The task ▸ Rewrite the listing below with each "collectors" changed to "collected by" and everything else left as it is.

Dataset excerpts ▸

>> Start

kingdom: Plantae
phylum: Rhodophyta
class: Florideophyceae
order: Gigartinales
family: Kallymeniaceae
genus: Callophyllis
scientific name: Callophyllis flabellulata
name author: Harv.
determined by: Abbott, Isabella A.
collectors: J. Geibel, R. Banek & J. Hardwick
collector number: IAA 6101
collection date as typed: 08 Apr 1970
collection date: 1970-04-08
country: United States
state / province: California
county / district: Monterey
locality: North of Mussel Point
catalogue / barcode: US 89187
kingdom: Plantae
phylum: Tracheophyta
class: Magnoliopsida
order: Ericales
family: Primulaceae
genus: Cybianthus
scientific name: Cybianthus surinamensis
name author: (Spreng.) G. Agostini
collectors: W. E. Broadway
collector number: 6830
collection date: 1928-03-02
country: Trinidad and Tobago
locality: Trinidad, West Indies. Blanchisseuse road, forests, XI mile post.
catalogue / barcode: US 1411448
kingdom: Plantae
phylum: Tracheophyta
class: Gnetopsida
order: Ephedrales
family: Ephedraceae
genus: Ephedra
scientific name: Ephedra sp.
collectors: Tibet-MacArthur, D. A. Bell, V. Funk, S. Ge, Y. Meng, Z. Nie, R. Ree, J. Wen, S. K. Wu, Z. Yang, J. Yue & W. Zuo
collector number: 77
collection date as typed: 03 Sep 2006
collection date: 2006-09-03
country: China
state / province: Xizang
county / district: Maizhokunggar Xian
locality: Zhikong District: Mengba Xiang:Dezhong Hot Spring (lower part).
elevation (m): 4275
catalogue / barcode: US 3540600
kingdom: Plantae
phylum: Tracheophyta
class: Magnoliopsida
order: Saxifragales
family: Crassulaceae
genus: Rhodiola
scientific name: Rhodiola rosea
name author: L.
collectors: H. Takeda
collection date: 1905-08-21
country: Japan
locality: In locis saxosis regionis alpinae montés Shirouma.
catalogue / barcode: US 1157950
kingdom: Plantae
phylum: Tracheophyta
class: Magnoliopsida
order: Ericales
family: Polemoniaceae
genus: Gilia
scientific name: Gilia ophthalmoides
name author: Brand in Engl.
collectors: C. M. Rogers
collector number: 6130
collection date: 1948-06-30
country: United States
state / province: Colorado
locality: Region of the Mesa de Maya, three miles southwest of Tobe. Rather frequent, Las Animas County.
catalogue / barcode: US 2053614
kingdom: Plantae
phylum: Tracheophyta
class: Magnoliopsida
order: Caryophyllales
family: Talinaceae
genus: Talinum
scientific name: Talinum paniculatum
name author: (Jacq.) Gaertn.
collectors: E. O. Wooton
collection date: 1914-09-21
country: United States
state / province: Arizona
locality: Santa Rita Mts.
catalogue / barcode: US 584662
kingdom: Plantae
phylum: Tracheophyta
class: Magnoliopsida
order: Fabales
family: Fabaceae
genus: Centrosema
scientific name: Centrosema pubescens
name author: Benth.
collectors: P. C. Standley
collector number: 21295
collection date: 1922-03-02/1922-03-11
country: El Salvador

>> End

In response ▸
kingdom: Plantae
phylum: Rhodophyta
class: Florideophyceae
order: Gigartinales
family: Kallymeniaceae
genus: Callophyllis
scientific name: Callophyllis flabellulata
name author: Harv.
determined by: Abbott, Isabella A.
collected by: J. Geibel, R. Banek & J. Hardwick
collector number: IAA 6101
collection date as typed: 08 Apr 1970
collection date: 1970-04-08
country: United States
state / province: California
county / district: Monterey
locality: North of Mussel Point
catalogue / barcode: US 89187
kingdom: Plantae
phylum: Tracheophyta
class: Magnoliopsida
order: Ericales
family: Primulaceae
genus: Cybianthus
scientific name: Cybianthus surinamensis
name author: (Spreng.) G. Agostini
collected by: W. E. Broadway
collector number: 6830
collection date: 1928-03-02
country: Trinidad and Tobago
locality: Trinidad, West Indies. Blanchisseuse road, forests, XI mile post.
catalogue / barcode: US 1411448
kingdom: Plantae
phylum: Tracheophyta
class: Gnetopsida
order: Ephedrales
family: Ephedraceae
genus: Ephedra
scientific name: Ephedra sp.
collected by: Tibet-MacArthur, D. A. Bell, V. Funk, S. Ge, Y. Meng, Z. Nie, R. Ree, J. Wen, S. K. Wu, Z. Yang, J. Yue & W. Zuo
collector number: 77
collection date as typed: 03 Sep 2006
collection date: 2006-09-03
country: China
state / province: Xizang
county / district: Maizhokunggar Xian
locality: Zhikong District: Mengba Xiang:Dezhong Hot Spring (lower part).
elevation (m): 4275
catalogue / barcode: US 3540600
kingdom: Plantae
phylum: Tracheophyta
class: Magnoliopsida
order: Saxifragales
family: Crassulaceae
genus: Rhodiola
scientific name: Rhodiola rosea
name author: L.
collected by: H. Takeda
collection date: 1905-08-21
country: Japan
locality: In locis saxosis regionis alpinae montés Shirouma.
catalogue / barcode: US 1157950
kingdom: Plantae
phylum: Tracheophyta
class: Magnoliopsida
order: Ericales
family: Polemoniaceae
genus: Gilia
scientific name: Gilia ophthalmoides
name author: Brand in Engl.
collected by: C. M. Rogers
collector number: 6130
collection date: 1948-06-30
country: United States
state / province: Colorado
locality: Region of the Mesa de Maya, three miles southwest of Tobe. Rather frequent, Las Animas County.
catalogue / barcode: US 2053614
kingdom: Plantae
phylum: Tracheophyta
class: Magnoliopsida
order: Caryophyllales
family: Talinaceae
genus: Talinum
scientific name: Talinum paniculatum
name author: (Jacq.) Gaertn.
collected by: E. O. Wooton
collection date: 1914-09-21
country: United States
state / province: Arizona
locality: Santa Rita Mts.
catalogue / barcode: US 584662
kingdom: Plantae
phylum: Tracheophyta
class: Magnoliopsida
order: Fabales
family: Fabaceae
genus: Centrosema
scientific name: Centrosema pubescens
name author: Benth.
collected by: P. C. Standley
collector number: 21295
collection date: 1922-03-02/1922-03-11
country: El Salvador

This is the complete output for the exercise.